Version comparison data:
::::::

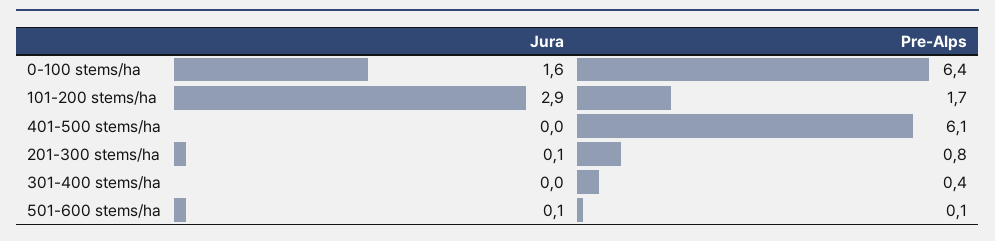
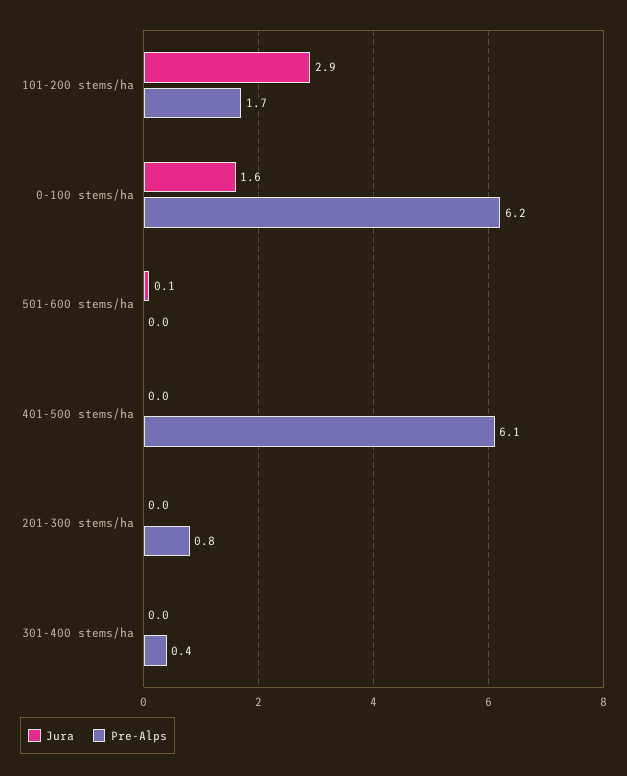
Pre-Alps, 0-100 stems/ha: 6.4 -> 6.2
Jura, 201-300 stems/ha: 0.1 -> 0
Pre-Alps, 501-600 stems/ha: 0.1 -> 0

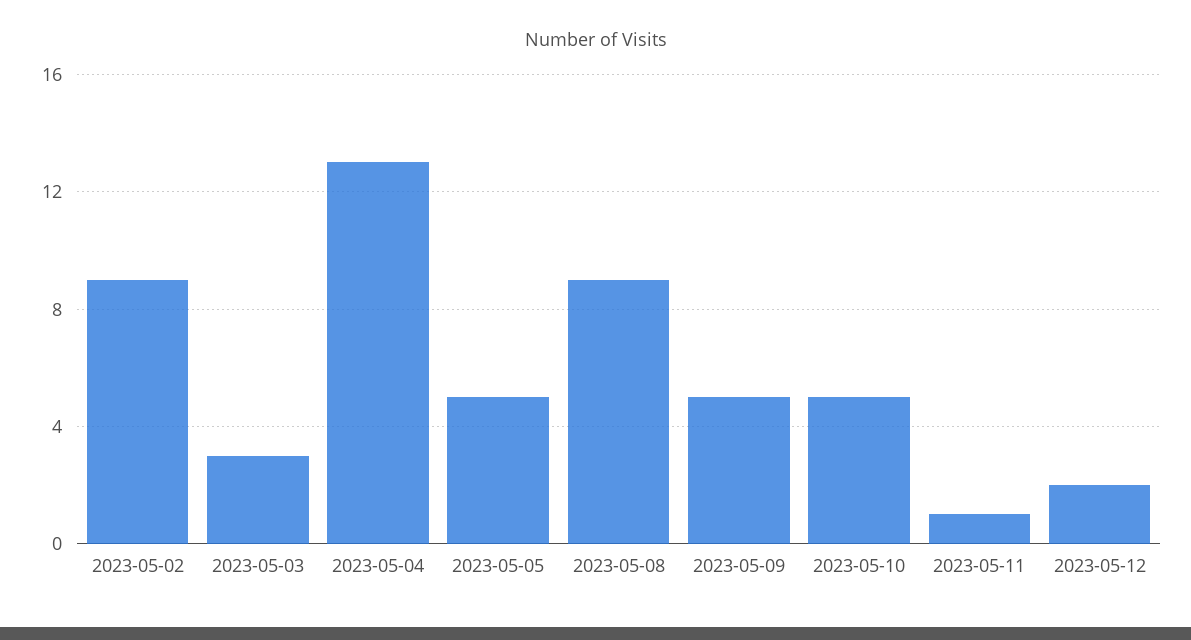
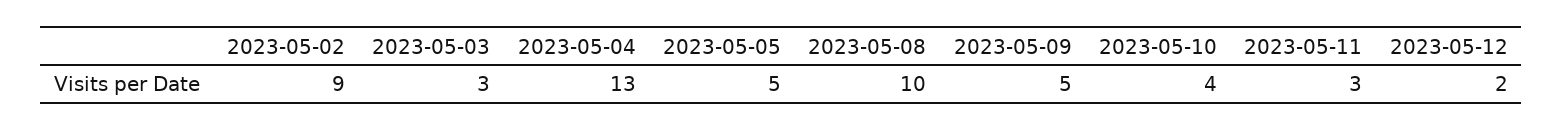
2023-05-08: 9 -> 10
2023-05-10: 5 -> 4
2023-05-11: 1 -> 3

::::::

If a line contains the word "stems", it counts; say how many such lines there are in the data above, and nothing else.

3